Tearful Italian football boss has not slept since elimination
MILAN (Reuters) - Italian football federation (FIGC) president Carlo Tavecchio said he has not slept since Monday's World Cup elimination which he blamed firmly on coach Gian Piero Ventura.
Ventura was sacked on Wednesday, two days after a goalless draw at home to Sweden meant that Italy failed to qualify for the World Cup for the first time since 1958.
Tavecchio, 74, is under pressure to follow suit but has so far stood his ground.
"The debacle was technical, the coach made the wrong technical choices," he said in a trailer for a programme which will be broadcast by the Mediaset network on Sunday.
"We played the wrong way; Sweden's players are nearly all over one metre 90 and we kept crossing the ball into the penalty area. We needed our small players, but they were on the bench."
In the interview, conducted in the back seat of a car, Tavecchio accepted that it was his decision to appoint Ventura.

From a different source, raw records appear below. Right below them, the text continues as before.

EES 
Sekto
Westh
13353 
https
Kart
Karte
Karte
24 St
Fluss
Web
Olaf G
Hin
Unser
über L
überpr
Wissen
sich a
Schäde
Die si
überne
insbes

"The coach was chosen by me. I'm under stress, I haven't slept for four days," he said with tears welling in his eyes.
After the match, Ventura apologised for the result but not for the effort shown by his players.
Juventus coach Massimiliano Allegri said that neither goalkeeper Gianluigi Buffon nor defender Andrea Barzagli, who both announced their international retirements after Monday's game, would play in Sunday's Serie A match at Sampdoria.
Buffon won 175 caps for Italy and next year's World Cup in Russia would have been the sixth for the 39-year-old.
"Buffon and Barzagli are fine, they are getting over the disappointment but they won't play," Allegri told reporters.
"Life goes on but they need time to get over it. After 15 days with the national team, which has absorbed a great amount of physical and nervous energy, it's only right that they rest."
Allegri, who has won three successive Serie A titles with Juventus, said he was not interested in the Italy job for now.
"It's an ambition of mine, but not at this moment," he said. "I've got plenty on my plate."